You may wish to consider that other people have different perspectives of what 'safe' means. Safe, to me, means:

1) Fsyncs to journal every write.

2) Returns an error immediately if an error occurred.


The python drivers never made it safe by default.


To me this whole discussion seems equivalent to the static/dynamic typing war in programming languages. And so far, none of the camps have "won" as has been predicted over and over again. There are tradeoffs to both and people will prefer one over the other for what they will believe are rational reasons but probably really just a series of coincidences.
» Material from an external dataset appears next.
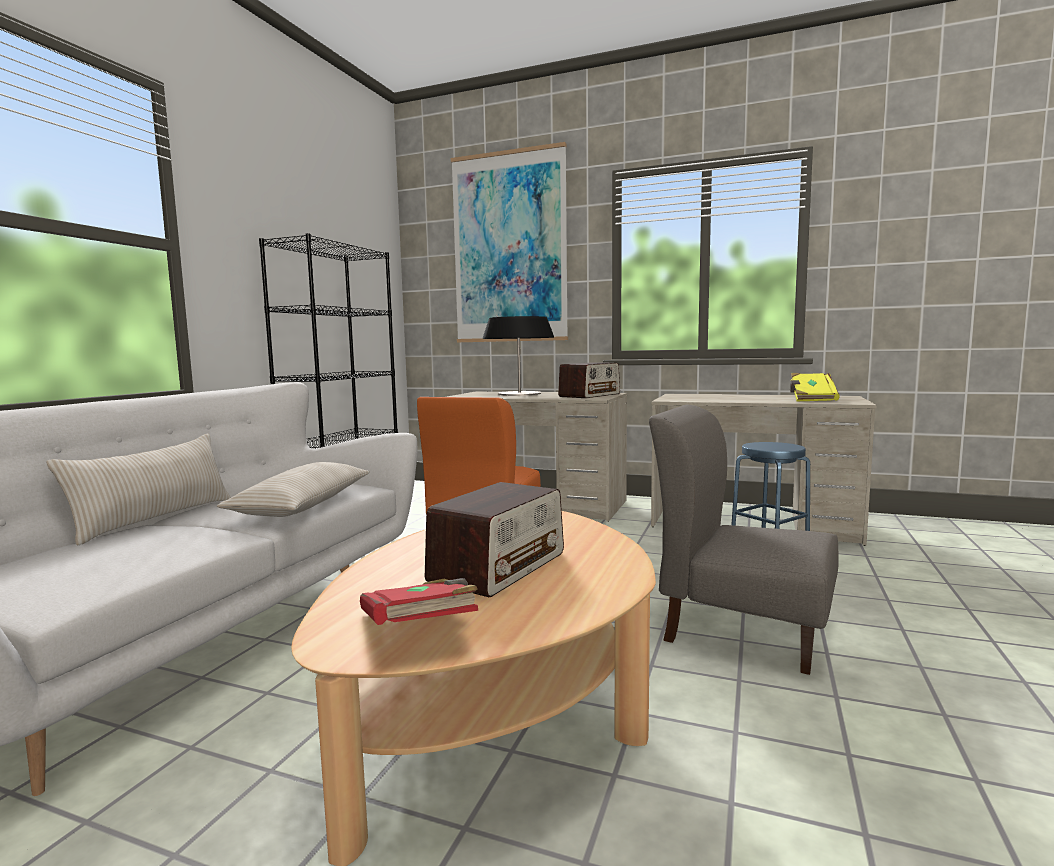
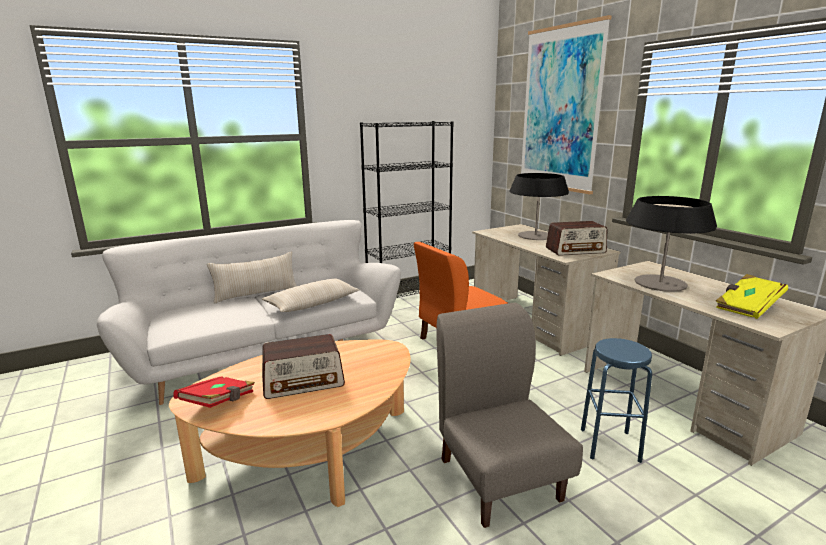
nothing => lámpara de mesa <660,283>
Informed, perhaps even constructive, criticism is not "vitriol".


A lot of the vitriol seems to come from the PostgreSQL camp. The enemy used to be MySQL but since they lost that fight they seem to enjoy spreading FUD about MongoDB. If they just focused on improving their own product i.e. easy of use, sharding, clustering etc. there wouldn't be a need for MongoDB or even HBase and Cassandra.


Postgres is winning the war with MySQL, if you're going to classify it that way. And from everything I've read and heard on HN, Postgres is constantly improving on clustering/HA fronts.


No MySQL won many years ago. Every shared hosting provider uses the LAMP stack. And PostgreSQL has a pretty average scalability story. It lacks the simplicity of MongoDB or the flexibility of Cassandra or HBase. It needs a lot of work.


> No MySQL won many years ago.

Yeah, and Internet Explorer won many years ago. Then it lost. Because it stagnated while the others forged ahead.


I wouldn't exactly call that winning. It's like saying that Justin Bieber won because he's so popular. The article seems to focus on features rather than popularity. Yes, MySQL will be used mostly by amateurs for a long time, because for all it's flaws it somewhat compensates with ease of usability. I as a professional however will celebrate the day my company finally finishes the move from MySQL to PostgreSQL.


Every shared hosting provider uses the LAMP stack.

The world is a LOT bigger than just shared hosting providers.